Intismeran autogene is a novel investigational messenger RNA (mRNA) therapy. It is individualized for each patient, consisting of synthetic mRNA that codes for up to 34 neoantigens. These neoantigens are identified based on the unique mutational signature of the DNA sequence of the patient's own tumor. This design is intended to train the body to generate specific T-cell responses based on that unique signature.
Because of these findings, a phase 3 study for melanoma is already fully enrolled. Other studies are currently enrolling patients with non-small cell lung cancer, renal cell carcinoma and bladder cancer to test the combination in different settings.

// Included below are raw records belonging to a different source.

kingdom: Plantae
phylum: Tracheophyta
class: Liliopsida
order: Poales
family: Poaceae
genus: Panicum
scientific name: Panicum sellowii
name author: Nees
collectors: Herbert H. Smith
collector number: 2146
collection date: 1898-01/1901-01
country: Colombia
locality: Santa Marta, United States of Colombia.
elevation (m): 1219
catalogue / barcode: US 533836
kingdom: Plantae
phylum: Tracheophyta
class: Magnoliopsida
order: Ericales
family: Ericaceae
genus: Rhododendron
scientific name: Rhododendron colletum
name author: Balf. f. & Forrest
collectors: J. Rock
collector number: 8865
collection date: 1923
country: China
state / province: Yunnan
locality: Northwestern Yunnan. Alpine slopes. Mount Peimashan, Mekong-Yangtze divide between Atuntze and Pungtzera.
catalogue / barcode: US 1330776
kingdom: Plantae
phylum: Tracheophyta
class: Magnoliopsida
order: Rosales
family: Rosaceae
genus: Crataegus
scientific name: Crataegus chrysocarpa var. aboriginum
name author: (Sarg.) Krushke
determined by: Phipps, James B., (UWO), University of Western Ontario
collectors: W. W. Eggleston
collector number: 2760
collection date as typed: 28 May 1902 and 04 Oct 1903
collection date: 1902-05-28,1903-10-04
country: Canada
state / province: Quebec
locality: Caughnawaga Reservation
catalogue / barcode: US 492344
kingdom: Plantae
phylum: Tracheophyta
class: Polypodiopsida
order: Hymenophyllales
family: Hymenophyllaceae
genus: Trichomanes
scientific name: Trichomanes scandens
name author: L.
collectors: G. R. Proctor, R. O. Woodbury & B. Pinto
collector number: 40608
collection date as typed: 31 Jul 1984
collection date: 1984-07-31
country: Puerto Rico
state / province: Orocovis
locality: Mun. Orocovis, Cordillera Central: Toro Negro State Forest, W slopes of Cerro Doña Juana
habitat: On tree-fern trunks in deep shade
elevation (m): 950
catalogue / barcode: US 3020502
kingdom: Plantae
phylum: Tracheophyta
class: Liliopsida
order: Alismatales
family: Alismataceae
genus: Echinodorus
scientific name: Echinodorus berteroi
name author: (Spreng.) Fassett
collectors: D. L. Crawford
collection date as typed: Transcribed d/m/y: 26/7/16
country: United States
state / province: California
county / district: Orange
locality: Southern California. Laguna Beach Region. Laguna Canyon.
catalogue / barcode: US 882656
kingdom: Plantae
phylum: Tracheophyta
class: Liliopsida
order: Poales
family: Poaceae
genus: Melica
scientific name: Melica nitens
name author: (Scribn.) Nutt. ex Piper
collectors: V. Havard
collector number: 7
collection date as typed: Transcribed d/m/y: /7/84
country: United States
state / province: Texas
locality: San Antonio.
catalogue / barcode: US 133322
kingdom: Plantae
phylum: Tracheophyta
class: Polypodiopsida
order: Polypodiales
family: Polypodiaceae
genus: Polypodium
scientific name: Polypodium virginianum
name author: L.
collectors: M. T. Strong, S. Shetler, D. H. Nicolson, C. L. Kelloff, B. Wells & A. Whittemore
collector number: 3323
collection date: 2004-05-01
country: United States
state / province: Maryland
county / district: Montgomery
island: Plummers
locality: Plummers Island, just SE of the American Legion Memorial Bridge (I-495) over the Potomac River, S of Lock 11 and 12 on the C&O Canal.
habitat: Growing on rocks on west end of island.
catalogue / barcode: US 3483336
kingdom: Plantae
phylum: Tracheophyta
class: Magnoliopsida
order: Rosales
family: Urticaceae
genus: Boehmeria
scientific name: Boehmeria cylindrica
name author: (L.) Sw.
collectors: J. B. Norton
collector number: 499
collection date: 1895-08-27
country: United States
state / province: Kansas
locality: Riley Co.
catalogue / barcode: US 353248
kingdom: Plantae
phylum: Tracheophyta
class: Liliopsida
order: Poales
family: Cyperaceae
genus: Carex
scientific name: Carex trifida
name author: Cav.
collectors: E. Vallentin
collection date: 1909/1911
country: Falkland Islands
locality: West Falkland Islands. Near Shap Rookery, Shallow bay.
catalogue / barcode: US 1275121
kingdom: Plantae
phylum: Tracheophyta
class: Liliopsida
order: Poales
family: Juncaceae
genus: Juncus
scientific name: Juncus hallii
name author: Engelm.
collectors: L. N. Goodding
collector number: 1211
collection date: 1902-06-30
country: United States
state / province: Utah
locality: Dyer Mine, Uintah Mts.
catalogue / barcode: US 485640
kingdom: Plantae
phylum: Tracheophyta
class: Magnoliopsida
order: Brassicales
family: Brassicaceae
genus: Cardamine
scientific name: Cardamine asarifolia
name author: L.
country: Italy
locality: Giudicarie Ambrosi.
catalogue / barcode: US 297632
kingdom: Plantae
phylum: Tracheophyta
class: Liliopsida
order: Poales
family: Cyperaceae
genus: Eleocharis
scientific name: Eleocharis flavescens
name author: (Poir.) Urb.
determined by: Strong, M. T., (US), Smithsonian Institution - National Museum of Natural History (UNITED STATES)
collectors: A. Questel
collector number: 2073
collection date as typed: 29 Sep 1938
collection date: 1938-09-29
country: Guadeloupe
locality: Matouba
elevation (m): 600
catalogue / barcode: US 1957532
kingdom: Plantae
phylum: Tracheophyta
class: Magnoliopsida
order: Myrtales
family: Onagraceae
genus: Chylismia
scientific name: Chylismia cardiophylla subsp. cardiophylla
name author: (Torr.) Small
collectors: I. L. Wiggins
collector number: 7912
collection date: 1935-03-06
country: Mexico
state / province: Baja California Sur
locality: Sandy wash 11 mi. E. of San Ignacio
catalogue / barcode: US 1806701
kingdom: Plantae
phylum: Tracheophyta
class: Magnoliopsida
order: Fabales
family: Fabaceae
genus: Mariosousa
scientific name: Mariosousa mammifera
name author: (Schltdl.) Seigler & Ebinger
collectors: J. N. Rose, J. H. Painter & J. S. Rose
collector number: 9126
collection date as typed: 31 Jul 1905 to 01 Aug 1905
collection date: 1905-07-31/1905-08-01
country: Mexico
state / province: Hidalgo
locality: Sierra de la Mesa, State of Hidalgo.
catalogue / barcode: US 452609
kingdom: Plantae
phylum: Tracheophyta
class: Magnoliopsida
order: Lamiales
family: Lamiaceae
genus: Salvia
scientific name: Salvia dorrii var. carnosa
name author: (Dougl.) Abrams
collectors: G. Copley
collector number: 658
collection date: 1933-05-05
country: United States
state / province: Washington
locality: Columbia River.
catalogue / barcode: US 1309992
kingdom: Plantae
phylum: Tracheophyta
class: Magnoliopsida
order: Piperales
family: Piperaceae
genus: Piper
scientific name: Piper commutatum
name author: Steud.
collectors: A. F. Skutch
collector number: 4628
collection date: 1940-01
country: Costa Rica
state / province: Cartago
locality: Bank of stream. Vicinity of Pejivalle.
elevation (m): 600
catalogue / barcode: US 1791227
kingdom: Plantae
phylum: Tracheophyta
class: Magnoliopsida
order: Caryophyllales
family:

Safety of the treatment regimen
The safety of the treatment is a primary concern for patients and researchers. According to the announcement, the safety profile of the combination of intismeran autogene and Keytruda remained consistent with what had been reported in earlier stages of the study. During the trial, treatment continued for about one year or until the disease returned or the patient experienced unacceptable toxicity.
Reference
- “Moderna & Merck Announce 5-Year Data for Intismeran Autogene in Combination With KEYTRUDA® (pembrolizumab) Demonstrated Sustained Improvement in the Primary Endpoint of Recurrence-Free Survival in Patients With High-Risk Stage III/IV Melanoma Following Complete Resection,” by Moderna & Merck. News release; Jan. 20, 2025.
Editor's note: This article is for informational purposes only and is not a substitute for professional medical advice, as your own experience will be unique. Use this article to guide discussions with your oncologist. Content was generated with AI and reviewed by a human editor.